Rechtzeitig zum Aschermittwoch 2021 erhielten KenFM und weitere 12 Medienplattformen ein Schreiben von der Landesmedienanstalt Berlin-Brandenburg, in dem ihnen die Nicht-Einhaltung journalistischer Sorgfaltspflicht unterstellt wurde. Dabei bezog sich die Landesmedienanstalt auf 4 Beiträge, schränkte jedoch ein, dass es sich hier lediglich um Beispiele handele. Trotzdem wurde den Portalen mitgeteilt, dass sie „generell“ unter Verdacht stünden, unsauber zu arbeiten.

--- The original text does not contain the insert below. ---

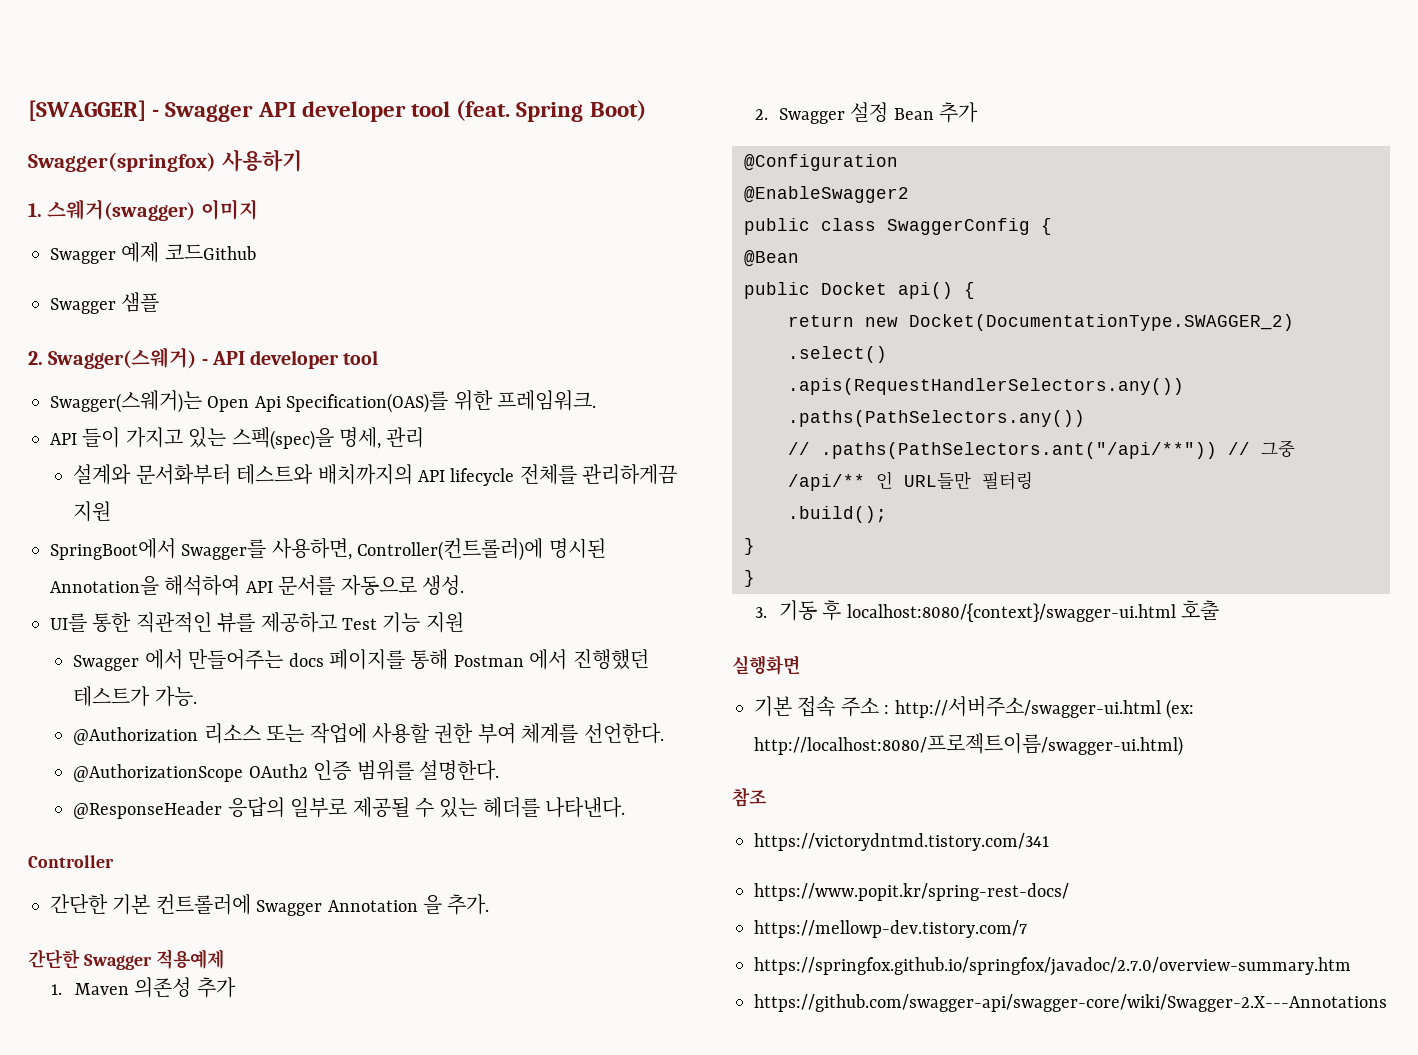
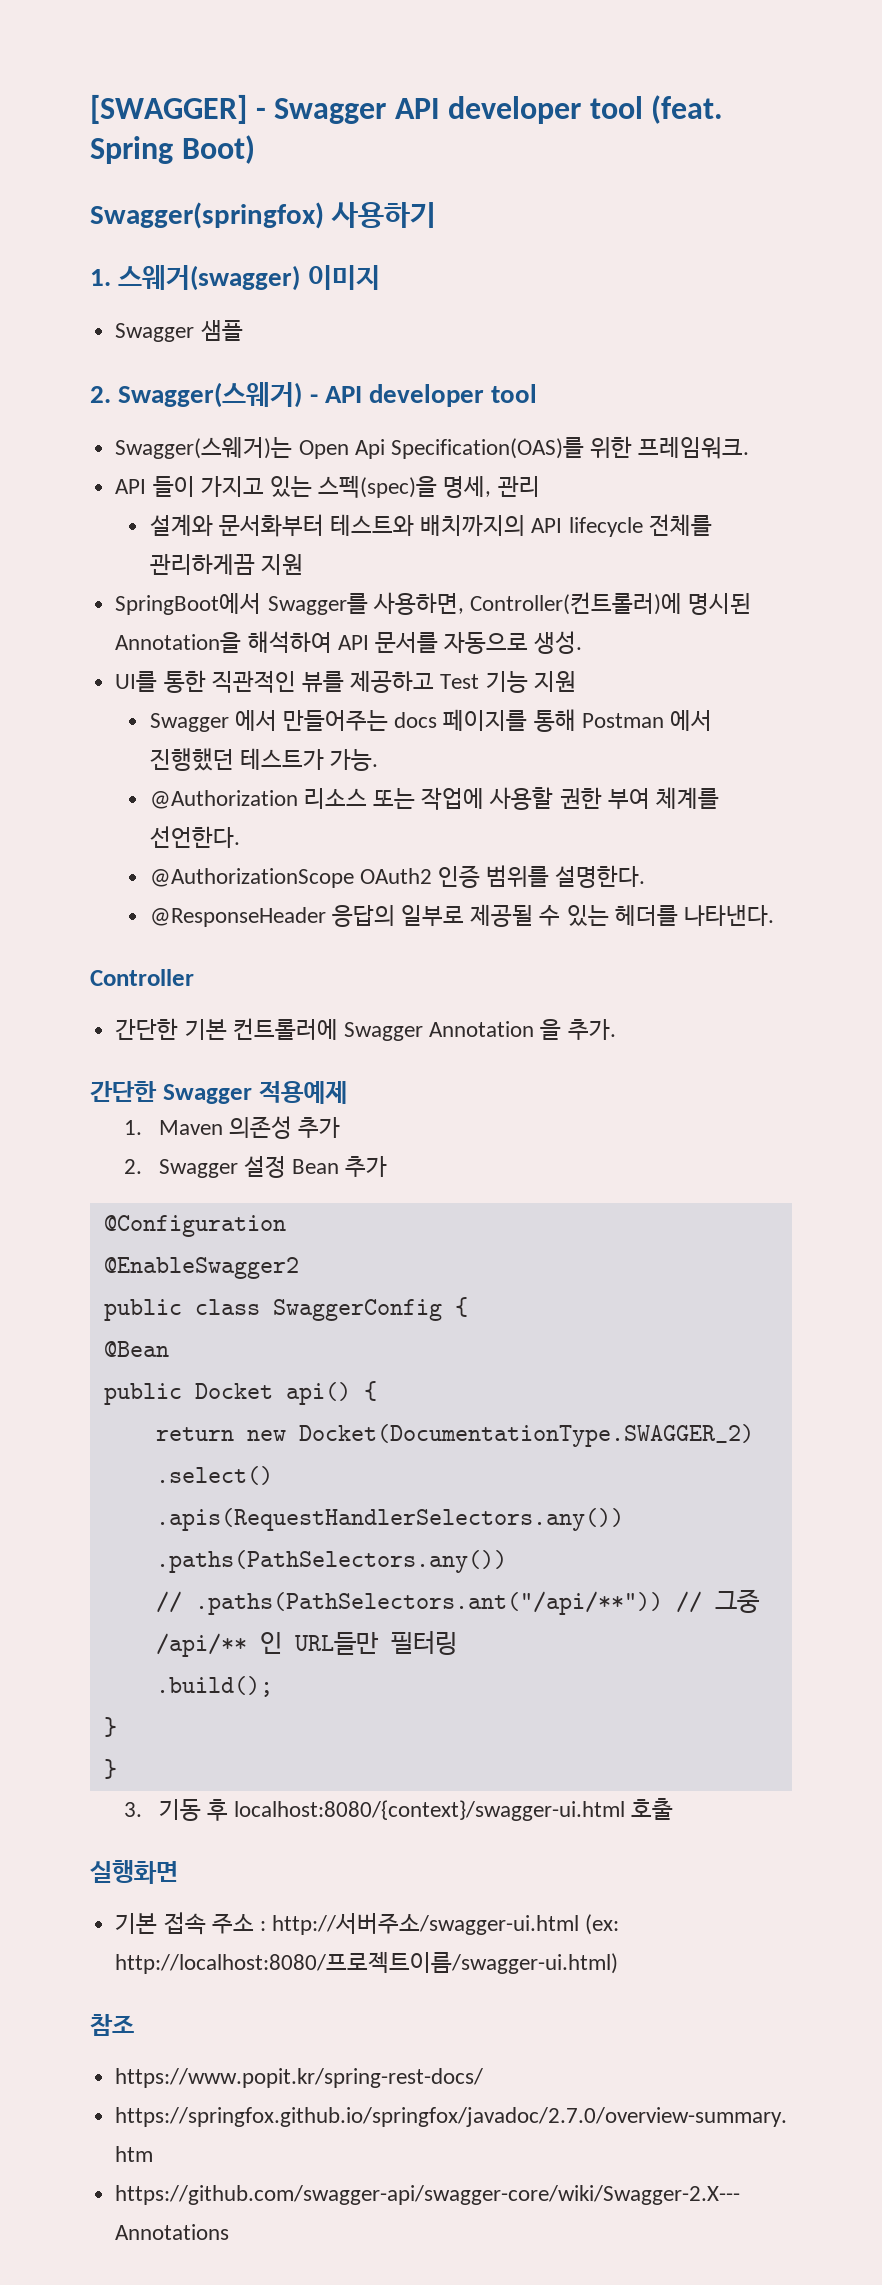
[50,242,256,264] // Swagger 예제 코드Github -> (380, 277) none
[754,833,1049,851] // https://victorydntmd.tistory.com/341 -> (134, 2025) none
[754,920,1027,938] // https://mellowp-dev.tistory.com/7 -> (484, 2078) none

Art. 5 GG: Eine Zensur findet nicht statt

Die Verantwortlichen der Landesmedienanstalt haben dabei anscheinend den Art. 5 des Grundgesetzes aus den Augen verloren, in dem es gleich zu Beginn heißt:

„Jeder hat das Recht, seine Meinung in Wort, Schrift und Bild frei zu äußern und zu verbreiten und sich aus allgemein zugänglichen Quellen ungehindert zu unterrichten. Die Pressefreiheit und die Freiheit der Berichterstattung durch Rundfunk und Film werden gewährleistet. Eine Zensur findet nicht statt.“(1)

Da nur die Pressefreiheit allseitig meinungsbildende Informationen sicherstellt, misst die Rechtsprechung diesem Grundrecht eine hohe Bedeutung zu. Wie bei allen anderen Freiheitsrechten handelt es sich beim Art. 5 GG auch um ein Abwehrrecht des Bürgers gegen staatliche Eingriffe in die geschützten Freiheitsbereiche.(2) So sind die „Rundfunkanstalten zu Ausgewogenheit, Unparteilichkeit, Objektivität und zur Einhaltung der journalistischen Sorgfalt verpflichtet.“(3)

Zwei Wächter der Pressefreiheit: Friedhelm Klinkhammer und Volker Bräutigam

In einem Telepolis-Interview mit Marcus Klöckner Anfang April 2016 nahmen die beiden ehemaligen NDR-Mitarbeiter(4) Friedhelm Klinkhammer und Volker Bräutigam zu ihren damals schon an die 100 Programmbeschwerden bei den Öffentlich-Rechtlichen Stellung:

Die Fernsehberichterstattung sei „regierungsfromm, tendenziös, defizitär, agitatorisch, propagandistisch und desinformativ“, es würde Partei ergriffen und Objektivität hintangestellt. Insgesamt attestieren Klinkhammer und Bräutigam den Öffentlich-Rechtlichen – von einigen Lichtblicken einmal abgesehen – „eine schwere Schlagseite im Hinblick auf den Informationsauftrag“.(5)

Auslöser für ihre Programmbeschwerden war für beide die Berichterstattung aus der Ukraine 2014.

Nach dem Pogrom in Odessa hatte Klinkhammer der Redaktion die Fehler in der Berichterstattung nachgewiesen und aufgezeigt, welche wesentlichen Punkte ausgelassen wurden. Als Antwort seien nur Textbausteine mit lauen Dankesformeln und dem Wunsch, „ich möge ARD-aktuell gewogen bleiben“, gekommen. Diese Ignoranz habe sich sogar noch fortgesetzt, nachdem der ARD Programmbeirat die Ukraine-Berichterstattung bereits massiv kritisiert hatte.